German Finance Minister Wolfgang Schaeuble told Reuters that the recent rise in the yields of long-term German government debt was a move in the right direction and boded well for life insurers. Last week, Germany's 10-year borrowing costs rose at a debt auction for the first time since January 2014. Yields on Bunds, the euro zone benchmark, are now at 0.67 percent after hitting a record low of 0.05 percent last month.
"That's not a cause for concern but rather a cause for hope," Schaeuble said in an interview published on Thursday.
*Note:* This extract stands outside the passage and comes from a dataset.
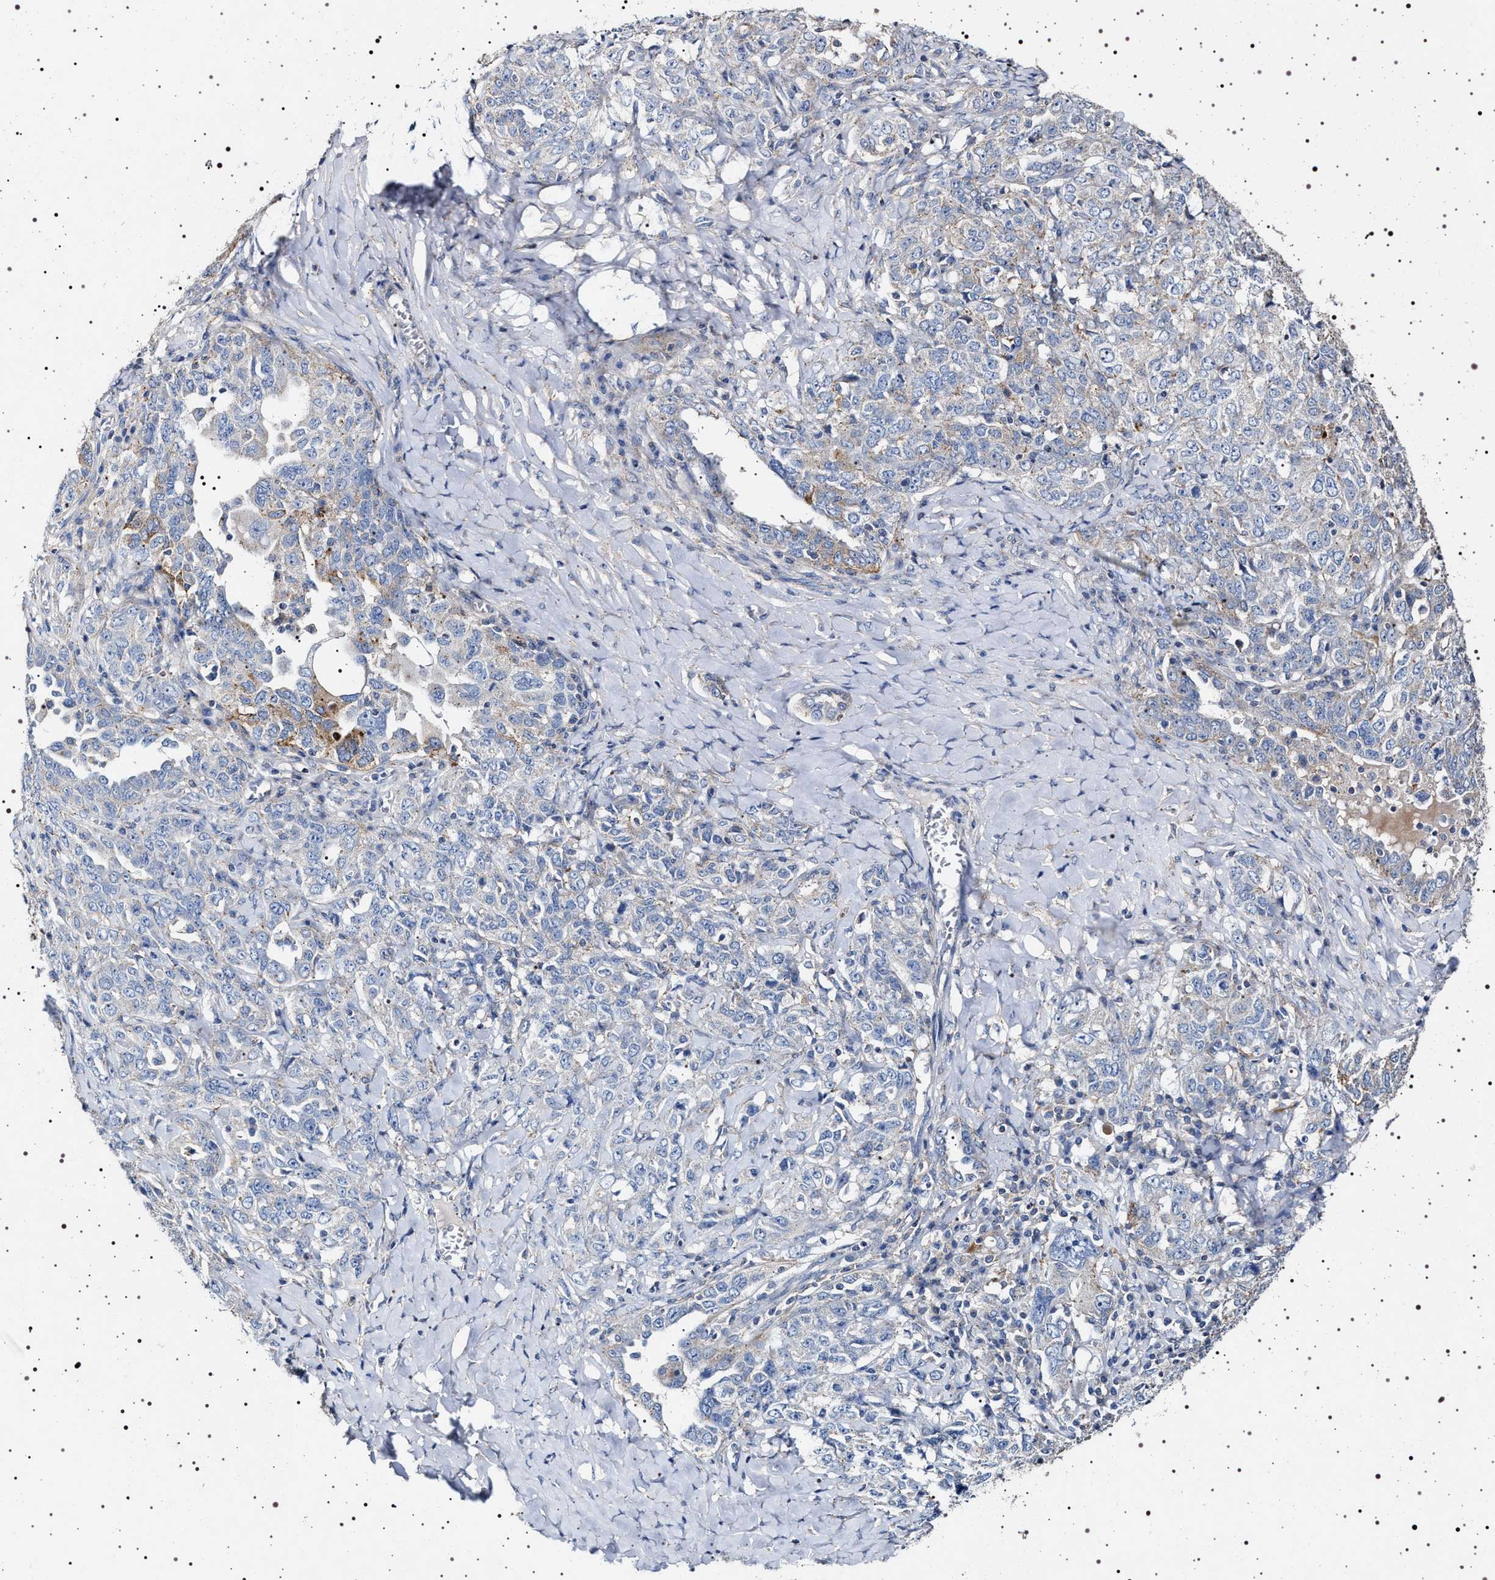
{"staining": {"intensity": "weak", "quantity": "<25%", "location": "cytoplasmic/membranous"}, "tissue": "ovarian cancer", "cell_type": "Tumor cells", "image_type": "cancer", "snomed": [{"axis": "morphology", "description": "Carcinoma, endometroid"}, {"axis": "topography", "description": "Ovary"}], "caption": "Tumor cells show no significant protein positivity in ovarian cancer. (Brightfield microscopy of DAB (3,3'-diaminobenzidine) immunohistochemistry (IHC) at high magnification).", "gene": "NAALADL2", "patient": {"sex": "female", "age": 62}}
He added that interest rates around the zero mark and deflation gave him more reason to worry than anything else. "The development that the euro zone as a whole is currently back out of negative inflation rates and that interest rates for government bonds have increased somewhat again is, for me, a reason to pay close attention but not a reason for concern," he said.
Euro zone prices were flat on the year in April after falling the previous four months. Inflation in the single currency bloc is therefore still well below the European Central Bank's target of just below 2 percent for the euro zone. Rock-bottom interest rates have posed a major challenge to life insurers by reducing the returns they can make on investments and making it more difficult to profitably meet obligations to policyholders coming due years - sometimes decades - in the future. But Schaeuble said the recent increase in Bund yields was a "good sign" for them.
He said the German government was observing very closely what it could and needed to do but added that he could not offset the problems posed by low interest rates with government subsidies. Schaeuble was not concerned about the performance and stability of the German financial sector after ratings agency Fitch downgraded some major German banks this week, including Commerzbank and Deutsche Bank.
"We have no reason to worry about the performance capability of the German sector," he said, adding that it remained competitive overall. Schaeuble said the euro had become more resilient and would remain "strong" and "reliable" despite its depreciation in recent months. He said G7 finance ministers and central bank chiefs meeting in Dresden next week would possibly discuss, on an informal level, the increase in the yuan's importance and the Chinese currency's possible inclusion in the International Monetary Fund's currency basket. The participants will also discuss how to improve sustainable growth through the interplay between economic and monetary policy, as well as addressing the limits of monetary policy and how to prevent new bubbles from forming.